Stretch, Breathe and Meditate

You may not feel like you have any moments to yourself. Having an uninterrupted shower can seem like a luxury! But sneaking in little rituals to your day for self-care can make a huge difference to how you feel, and how your body copes with your new routines of feeding, carrying, pram pushing and rocking. Try lying down on the floor next to your baby on their playmat and stretch – wherever you feel your body needs it.

Practice slow diaphragmatic breathing while you feed or settle baby – it will calm you, and help calm them too. Learn walking meditation… you’ll be doing a fair amount of pacing around the house, so making this into a mindfulness practice is a great way to stay present and calm. When baby settles to sleep, why not press play on a recorded meditation or relaxation (I’ve included one below just for you!). Even if baby wakes 10 minutes later, you’ve managed some moments for self-care.


Don’t laugh. I know sleep will be hard. Sleep is still elusive in our house and the three-year-old is more to blame than his baby sister! But there are ways to get more sleep. And if you are having a rough time, physically or mentally, every little bit counts. Whether you can feed lying down, co-sleep, nap when baby naps, get your partner or friend to take baby for a walk while you shower and rest, or do the morning shift while you sleep in an extra hour or two… do whatever it takes to get that little bit more. It might not feel like that big block of sleep you are craving, but it will make a difference to how you feel.

Advantages Of Physiotherapy

I know I am biased, but I feel truly blessed to be part of the Physiotherapy profession, and to have had my wonderful colleagues on hand to help me prepare for and recover from one of the most incredible things the female body is capable of. No other health profession assesses and treats muscles to restore function like Physios do.
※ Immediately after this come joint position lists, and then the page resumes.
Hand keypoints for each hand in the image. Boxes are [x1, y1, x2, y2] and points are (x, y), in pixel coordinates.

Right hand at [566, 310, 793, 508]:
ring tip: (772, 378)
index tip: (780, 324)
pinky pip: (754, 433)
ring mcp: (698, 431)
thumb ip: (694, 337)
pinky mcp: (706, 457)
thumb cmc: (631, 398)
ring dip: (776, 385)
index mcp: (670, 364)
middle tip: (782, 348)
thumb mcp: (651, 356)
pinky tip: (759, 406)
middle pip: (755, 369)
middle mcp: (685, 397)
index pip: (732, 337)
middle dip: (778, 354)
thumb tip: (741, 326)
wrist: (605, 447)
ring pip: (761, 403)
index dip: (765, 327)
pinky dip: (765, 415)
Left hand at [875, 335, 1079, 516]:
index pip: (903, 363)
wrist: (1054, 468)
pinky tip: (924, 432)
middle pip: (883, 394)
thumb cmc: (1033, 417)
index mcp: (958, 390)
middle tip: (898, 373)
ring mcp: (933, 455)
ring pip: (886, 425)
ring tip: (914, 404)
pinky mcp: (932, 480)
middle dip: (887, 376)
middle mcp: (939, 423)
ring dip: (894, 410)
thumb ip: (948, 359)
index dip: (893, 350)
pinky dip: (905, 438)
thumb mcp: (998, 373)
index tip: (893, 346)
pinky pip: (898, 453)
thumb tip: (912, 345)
One of the things I’m most grateful for is the treatment I had following my second birth where I sustained birth injuries. Having appropriate management gave me the confidence to go for baby number 3, and the 1:1 birth preparation sessions helped prepare my body, and empowered me to go into my delivery with knowledge, not fear.
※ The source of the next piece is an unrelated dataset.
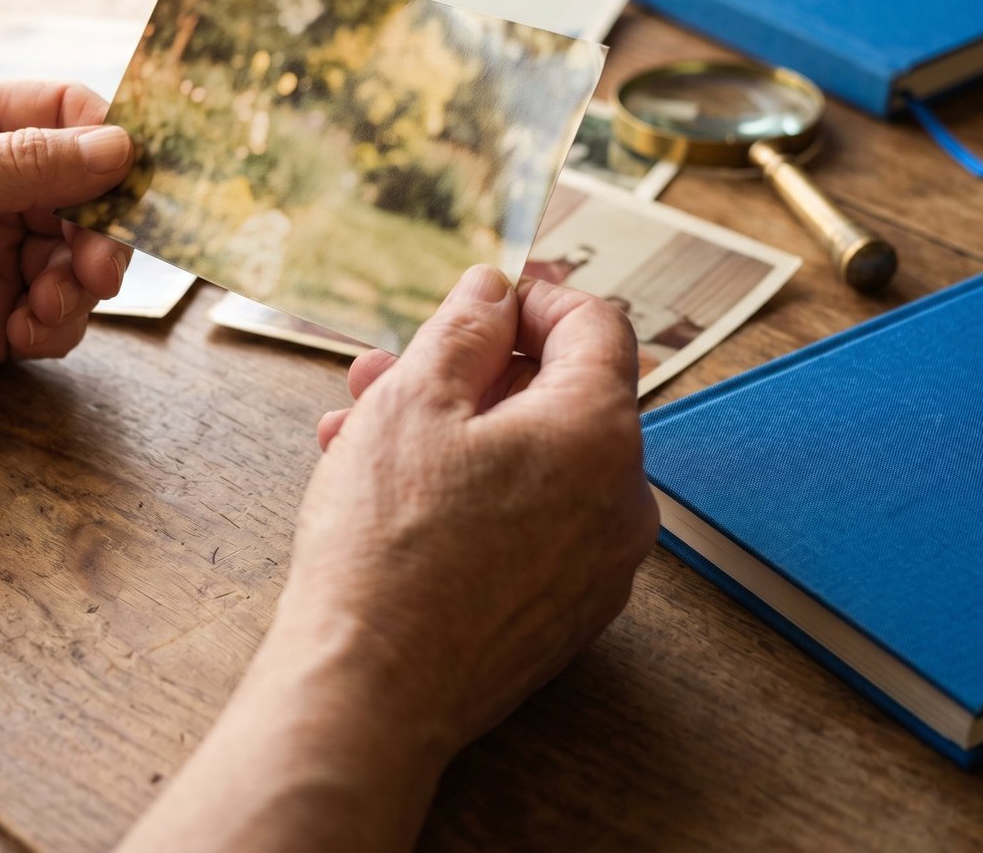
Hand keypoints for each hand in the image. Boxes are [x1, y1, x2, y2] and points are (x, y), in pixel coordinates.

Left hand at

Mental Health Concerns? Reach Out

In Australia, 1 in 6 women will experience post-natal depression or anxiety. The identity shift of becoming a new mum, the responsibility of caring for a baby, the changes in your relationship with your partner, the sleep deprivation… all of these things and so many more challenge our mental health. On an average day we can experience a wide range emotions, with a rollercoaster of intensities.
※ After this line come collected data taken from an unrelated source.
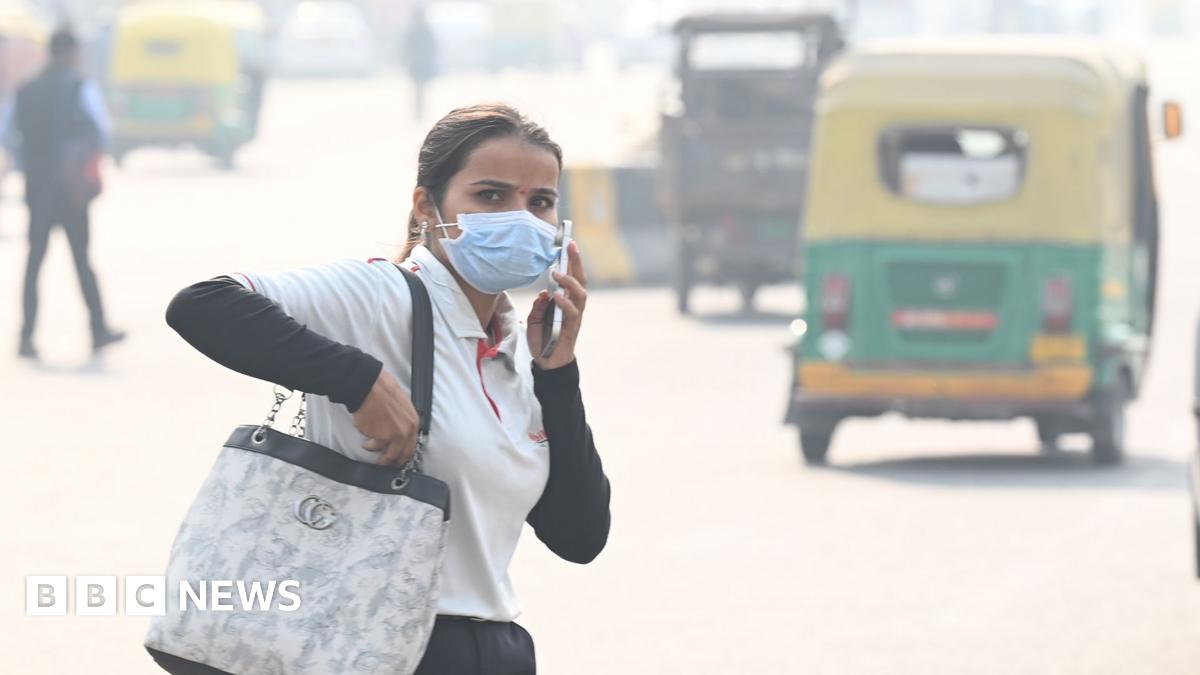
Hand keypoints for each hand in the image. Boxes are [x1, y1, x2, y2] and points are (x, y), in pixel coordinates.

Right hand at [353, 368, 420, 466]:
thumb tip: (401, 431)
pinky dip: (369, 445)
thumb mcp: (403, 405)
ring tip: (369, 446)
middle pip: (401, 454)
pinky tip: (366, 441)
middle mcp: (405, 432)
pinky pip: (374, 445)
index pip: (411, 446)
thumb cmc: (383, 390)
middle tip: (385, 462)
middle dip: (393, 460)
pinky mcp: (378, 437)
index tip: (398, 458)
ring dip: (377, 451)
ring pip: (387, 454)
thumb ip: (404, 420)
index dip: (404, 455)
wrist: (369, 387)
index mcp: (413, 423)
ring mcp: (392, 436)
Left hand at [528, 240, 587, 370]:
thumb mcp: (533, 319)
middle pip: (581, 280)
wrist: (546, 363)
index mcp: (566, 300)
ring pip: (580, 294)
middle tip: (570, 246)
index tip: (569, 243)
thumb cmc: (542, 339)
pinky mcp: (572, 329)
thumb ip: (538, 305)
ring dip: (570, 281)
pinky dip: (565, 303)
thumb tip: (545, 293)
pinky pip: (572, 313)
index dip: (572, 260)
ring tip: (557, 272)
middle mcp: (574, 306)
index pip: (573, 276)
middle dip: (577, 262)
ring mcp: (574, 317)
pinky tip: (557, 296)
But when the bad days start adding up, find compassion for your experience of motherhood, and reach out for support. There are excellent helplines, forums and online programs out there (I’ve listed a few excellent ones below), and a mental health plan from your GP can help you access psychology sessions.

Handy Links


The key to wellbeing in the post-natal period, is to take care of yourself, and to let others take care of you. Accessing services for YOUR health, not just for baby. Take moments every day, even tiny ones, to fill up your cup, and if they haven’t asked yet, let your loved ones know how they might help you. These moments to recharge and reconnect with yourself will serve you well, and help bring more ease and joy into this transition to motherhood.